* **TO-DO ITEM**
Find how many lines in this data contain the string "BigMat". Respond with only that number.
------ DATA FOR ANALYSIS ------
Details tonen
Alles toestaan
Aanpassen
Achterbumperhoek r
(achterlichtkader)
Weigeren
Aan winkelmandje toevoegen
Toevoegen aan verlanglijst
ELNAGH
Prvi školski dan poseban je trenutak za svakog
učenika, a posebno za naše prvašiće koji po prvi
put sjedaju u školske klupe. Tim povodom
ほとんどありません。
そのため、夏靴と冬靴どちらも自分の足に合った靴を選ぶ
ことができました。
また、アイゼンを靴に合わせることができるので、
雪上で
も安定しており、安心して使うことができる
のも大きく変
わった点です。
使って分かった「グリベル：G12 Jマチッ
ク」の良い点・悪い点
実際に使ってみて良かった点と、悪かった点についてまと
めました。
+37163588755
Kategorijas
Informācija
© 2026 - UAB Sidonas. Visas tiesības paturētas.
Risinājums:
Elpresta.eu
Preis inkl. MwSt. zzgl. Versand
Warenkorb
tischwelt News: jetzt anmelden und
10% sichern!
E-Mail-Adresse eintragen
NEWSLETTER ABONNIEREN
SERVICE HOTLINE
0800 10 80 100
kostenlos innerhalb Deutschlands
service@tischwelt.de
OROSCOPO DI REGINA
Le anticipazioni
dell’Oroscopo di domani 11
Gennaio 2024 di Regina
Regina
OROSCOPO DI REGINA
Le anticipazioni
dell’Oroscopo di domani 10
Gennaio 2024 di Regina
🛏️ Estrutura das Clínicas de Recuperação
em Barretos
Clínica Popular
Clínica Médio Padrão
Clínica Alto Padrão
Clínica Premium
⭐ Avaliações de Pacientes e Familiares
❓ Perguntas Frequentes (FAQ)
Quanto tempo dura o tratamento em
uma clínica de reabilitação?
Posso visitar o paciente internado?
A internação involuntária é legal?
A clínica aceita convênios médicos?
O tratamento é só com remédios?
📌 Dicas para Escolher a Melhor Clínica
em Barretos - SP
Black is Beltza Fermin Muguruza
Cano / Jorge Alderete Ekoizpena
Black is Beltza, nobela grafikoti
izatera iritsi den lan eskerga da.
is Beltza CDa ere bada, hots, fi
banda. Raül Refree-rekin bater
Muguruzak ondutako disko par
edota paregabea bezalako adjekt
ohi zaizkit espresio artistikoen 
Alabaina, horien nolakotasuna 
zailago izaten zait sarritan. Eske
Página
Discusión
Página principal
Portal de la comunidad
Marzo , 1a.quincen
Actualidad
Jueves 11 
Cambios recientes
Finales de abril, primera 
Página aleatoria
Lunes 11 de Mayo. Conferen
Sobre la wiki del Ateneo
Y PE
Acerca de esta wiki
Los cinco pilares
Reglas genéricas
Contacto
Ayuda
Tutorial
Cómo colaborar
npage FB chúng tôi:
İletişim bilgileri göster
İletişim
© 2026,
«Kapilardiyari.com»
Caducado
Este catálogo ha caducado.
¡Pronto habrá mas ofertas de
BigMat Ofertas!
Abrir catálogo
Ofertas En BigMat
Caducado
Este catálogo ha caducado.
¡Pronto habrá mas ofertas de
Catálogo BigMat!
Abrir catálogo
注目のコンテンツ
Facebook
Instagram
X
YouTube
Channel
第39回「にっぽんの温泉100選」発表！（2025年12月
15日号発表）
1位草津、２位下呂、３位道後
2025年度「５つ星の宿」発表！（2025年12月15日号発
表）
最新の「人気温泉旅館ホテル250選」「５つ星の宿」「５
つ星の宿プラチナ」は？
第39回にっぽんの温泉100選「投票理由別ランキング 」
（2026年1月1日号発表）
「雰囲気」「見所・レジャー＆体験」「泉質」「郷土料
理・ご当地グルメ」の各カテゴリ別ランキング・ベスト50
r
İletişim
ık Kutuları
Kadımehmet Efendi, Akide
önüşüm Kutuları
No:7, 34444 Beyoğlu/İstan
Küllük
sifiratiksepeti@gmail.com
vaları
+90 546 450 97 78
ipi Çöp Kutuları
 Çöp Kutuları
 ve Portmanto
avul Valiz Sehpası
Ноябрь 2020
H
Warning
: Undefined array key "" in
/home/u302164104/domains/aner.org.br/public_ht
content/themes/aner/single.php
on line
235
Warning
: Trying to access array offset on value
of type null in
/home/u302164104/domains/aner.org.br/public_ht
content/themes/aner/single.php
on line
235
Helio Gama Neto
------
* **EXPECTED OUTPUT**
3